House Speaker Nancy Pelosi’s (D-Calif.) trip to Taiwan is garnering positive reactions from some of her usual critics, and negative reactions from some of her fans.
Thomas Friedman, a columnist for The New York Times, wrote on Monday, “I have a lot of respect for House Speaker Nancy Pelosi. But if she does go ahead with a visit to Taiwan this week, against President Biden’s wishes, she will be doing something that is utterly reckless, dangerous and irresponsible.”
He claimed that “nothing good” would come out of the trip and “as a result of this purely symbolic visit, and a lot of bad things could happen.”
“These include a Chinese military response that could result in the U.S. being plunged into indirect conflicts with a nuclear-armed Russia and a nuclear-armed China at the same time,” Friedman wrote. “And if you think our European allies — who are facing an existential war with Russia over Ukraine — will join us if there is U.S. conflict with China over Taiwan, triggered by this unnecessary visit, you are badly misreading the world.”
The columnist also suggested that Pelosi’s trip could have ramifications for Russia’s invasion of Ukraine.
If Nancy Pelosi visits Taiwan this week, @tomfriedman writes, “she will be doing something that is utterly reckless, dangerous and irresponsible.” https://t.co/aGNF5rGuBf
— New York Times Opinion (@nytopinion) August 2, 2022
He noted that “Biden and his national security adviser Jake Sullivan held a series of very tough meetings with China’s leadership, imploring Beijing not to enter the Ukraine conflict by providing military assistance to Russia — and particularly now, when Putin’s arsenal has been diminished by five months of grinding war.”
Friedman says U.S. officials told him China has not provided military aid to Russia.
“Given all of that, why in the world would the speaker of the House choose to visit Taiwan and deliberately provoke China now, becoming the most senior U.S. official to visit Taiwan since Newt Gingrich in 1997, when China was far weaker economically and militarily?” he asked.

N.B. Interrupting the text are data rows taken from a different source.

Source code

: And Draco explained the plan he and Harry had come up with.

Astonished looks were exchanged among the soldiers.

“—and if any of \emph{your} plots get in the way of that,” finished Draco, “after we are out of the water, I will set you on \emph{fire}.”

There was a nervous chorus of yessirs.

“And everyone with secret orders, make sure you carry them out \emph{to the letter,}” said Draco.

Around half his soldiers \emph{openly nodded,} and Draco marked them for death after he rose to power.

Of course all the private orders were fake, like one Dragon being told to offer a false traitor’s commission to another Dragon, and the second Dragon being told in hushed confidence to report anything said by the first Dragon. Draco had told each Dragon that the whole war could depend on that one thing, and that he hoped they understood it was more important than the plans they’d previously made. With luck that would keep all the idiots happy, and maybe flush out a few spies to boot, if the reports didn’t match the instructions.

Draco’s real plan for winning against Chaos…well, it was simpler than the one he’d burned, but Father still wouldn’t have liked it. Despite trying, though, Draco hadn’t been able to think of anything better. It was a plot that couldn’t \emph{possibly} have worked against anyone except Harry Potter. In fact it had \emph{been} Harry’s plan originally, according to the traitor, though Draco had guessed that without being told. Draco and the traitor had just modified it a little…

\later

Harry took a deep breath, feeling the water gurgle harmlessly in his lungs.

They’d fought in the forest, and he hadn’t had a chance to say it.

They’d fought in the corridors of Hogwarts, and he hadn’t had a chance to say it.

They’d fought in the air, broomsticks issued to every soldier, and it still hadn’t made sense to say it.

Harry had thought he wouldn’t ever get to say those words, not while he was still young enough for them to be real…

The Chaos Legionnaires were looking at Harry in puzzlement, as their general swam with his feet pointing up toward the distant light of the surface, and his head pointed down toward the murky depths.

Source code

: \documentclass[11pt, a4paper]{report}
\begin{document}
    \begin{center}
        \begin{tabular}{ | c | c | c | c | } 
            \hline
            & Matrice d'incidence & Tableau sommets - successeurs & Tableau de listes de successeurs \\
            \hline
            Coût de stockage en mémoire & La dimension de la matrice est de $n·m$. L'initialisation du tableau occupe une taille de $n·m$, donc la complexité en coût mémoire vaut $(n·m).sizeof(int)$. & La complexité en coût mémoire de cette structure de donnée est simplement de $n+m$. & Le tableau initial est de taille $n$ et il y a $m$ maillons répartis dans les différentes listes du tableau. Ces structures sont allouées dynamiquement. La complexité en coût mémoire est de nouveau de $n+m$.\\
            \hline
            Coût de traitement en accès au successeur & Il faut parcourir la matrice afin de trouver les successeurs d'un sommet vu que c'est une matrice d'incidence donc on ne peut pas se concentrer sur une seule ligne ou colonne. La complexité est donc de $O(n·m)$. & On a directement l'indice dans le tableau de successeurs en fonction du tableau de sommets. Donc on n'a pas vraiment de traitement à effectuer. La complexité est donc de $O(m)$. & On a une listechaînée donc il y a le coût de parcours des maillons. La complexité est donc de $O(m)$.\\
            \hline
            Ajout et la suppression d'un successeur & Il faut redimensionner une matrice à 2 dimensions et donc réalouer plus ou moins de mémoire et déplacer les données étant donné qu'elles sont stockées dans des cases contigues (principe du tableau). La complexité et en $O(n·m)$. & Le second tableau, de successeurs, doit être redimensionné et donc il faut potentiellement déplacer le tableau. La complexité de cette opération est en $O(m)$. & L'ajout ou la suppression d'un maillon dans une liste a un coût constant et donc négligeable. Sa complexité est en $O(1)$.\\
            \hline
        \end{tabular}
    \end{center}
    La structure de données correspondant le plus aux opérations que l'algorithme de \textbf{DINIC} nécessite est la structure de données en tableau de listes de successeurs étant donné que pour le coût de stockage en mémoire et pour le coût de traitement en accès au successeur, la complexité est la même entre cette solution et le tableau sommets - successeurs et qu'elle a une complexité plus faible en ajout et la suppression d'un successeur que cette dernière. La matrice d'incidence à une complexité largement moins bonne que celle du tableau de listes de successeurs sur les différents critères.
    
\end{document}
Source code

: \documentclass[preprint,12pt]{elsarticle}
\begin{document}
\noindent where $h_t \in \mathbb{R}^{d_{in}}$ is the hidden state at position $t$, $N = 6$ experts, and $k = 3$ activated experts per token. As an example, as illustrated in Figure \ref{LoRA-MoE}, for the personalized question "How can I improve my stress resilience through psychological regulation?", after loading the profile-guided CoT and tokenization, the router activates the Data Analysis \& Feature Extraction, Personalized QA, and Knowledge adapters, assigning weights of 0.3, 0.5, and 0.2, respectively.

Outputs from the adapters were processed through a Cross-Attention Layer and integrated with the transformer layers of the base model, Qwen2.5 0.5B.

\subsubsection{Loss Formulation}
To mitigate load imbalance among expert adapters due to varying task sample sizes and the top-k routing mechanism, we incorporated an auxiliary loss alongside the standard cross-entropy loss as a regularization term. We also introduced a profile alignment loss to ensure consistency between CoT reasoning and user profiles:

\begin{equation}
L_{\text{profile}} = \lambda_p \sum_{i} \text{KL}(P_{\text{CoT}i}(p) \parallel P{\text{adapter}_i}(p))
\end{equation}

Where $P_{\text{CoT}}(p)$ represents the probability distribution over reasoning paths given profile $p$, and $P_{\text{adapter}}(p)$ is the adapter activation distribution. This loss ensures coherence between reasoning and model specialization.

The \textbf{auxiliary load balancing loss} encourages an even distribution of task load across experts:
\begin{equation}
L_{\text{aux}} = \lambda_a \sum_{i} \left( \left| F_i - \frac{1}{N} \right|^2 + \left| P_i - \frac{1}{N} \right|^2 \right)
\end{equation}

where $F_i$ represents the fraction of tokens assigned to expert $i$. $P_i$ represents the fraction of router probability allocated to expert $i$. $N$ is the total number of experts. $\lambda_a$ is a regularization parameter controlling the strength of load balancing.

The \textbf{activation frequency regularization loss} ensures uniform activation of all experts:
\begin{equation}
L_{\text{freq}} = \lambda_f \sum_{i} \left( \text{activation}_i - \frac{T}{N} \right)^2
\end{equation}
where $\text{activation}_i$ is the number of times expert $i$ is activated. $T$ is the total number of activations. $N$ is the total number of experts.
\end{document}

He argued that the timing of Pelosi’s trip “could not be worse.”:
“In short, this Ukraine war is SO not over, SO not stable, SO not without dangerous surprises that can pop out on any given day. Yet in the middle of all of this we are going to risk a conflict with China over Taiwan, provoked by an arbitrary and frivolous visit by the speaker of the House?”
Friedman suggested that her visit could “start World War III” and that Taiwanese officials “should have just asked Pelosi not to come at this time.”
After voicing his admiration for Taiwan and his belief that it plays a vital role in U.S. national security interests, Friedman again argued that this is not the right time to “get into a conflict with Beijing.”:
“Our goal should be to deter China from such a military endeavor on OUR schedule — which is forever,” he wrote, adding, “‘The best way to do that is to arm Taiwan into what military analysts call a porcupine — bristling with so many missiles that China would never want to lay hands on it — while saying and doing as little as possible to provoke China into thinking that it MUST lay hands on it now. “
Friedman went on, “Pursuing anything else than that balanced approach would be an awful mistake, with vast and unpredictable consequences.”
His column came a day before Pelosi’s plane touched down in Taiwan, the first time a House speaker has visited the self-governing island in 25 years.
And while Friedman spoke out against the trip, Pelosi won some unexpected support from the conservative magazine National Review.
Chinese officials previously warned of the “egregious political impact” her visit would have.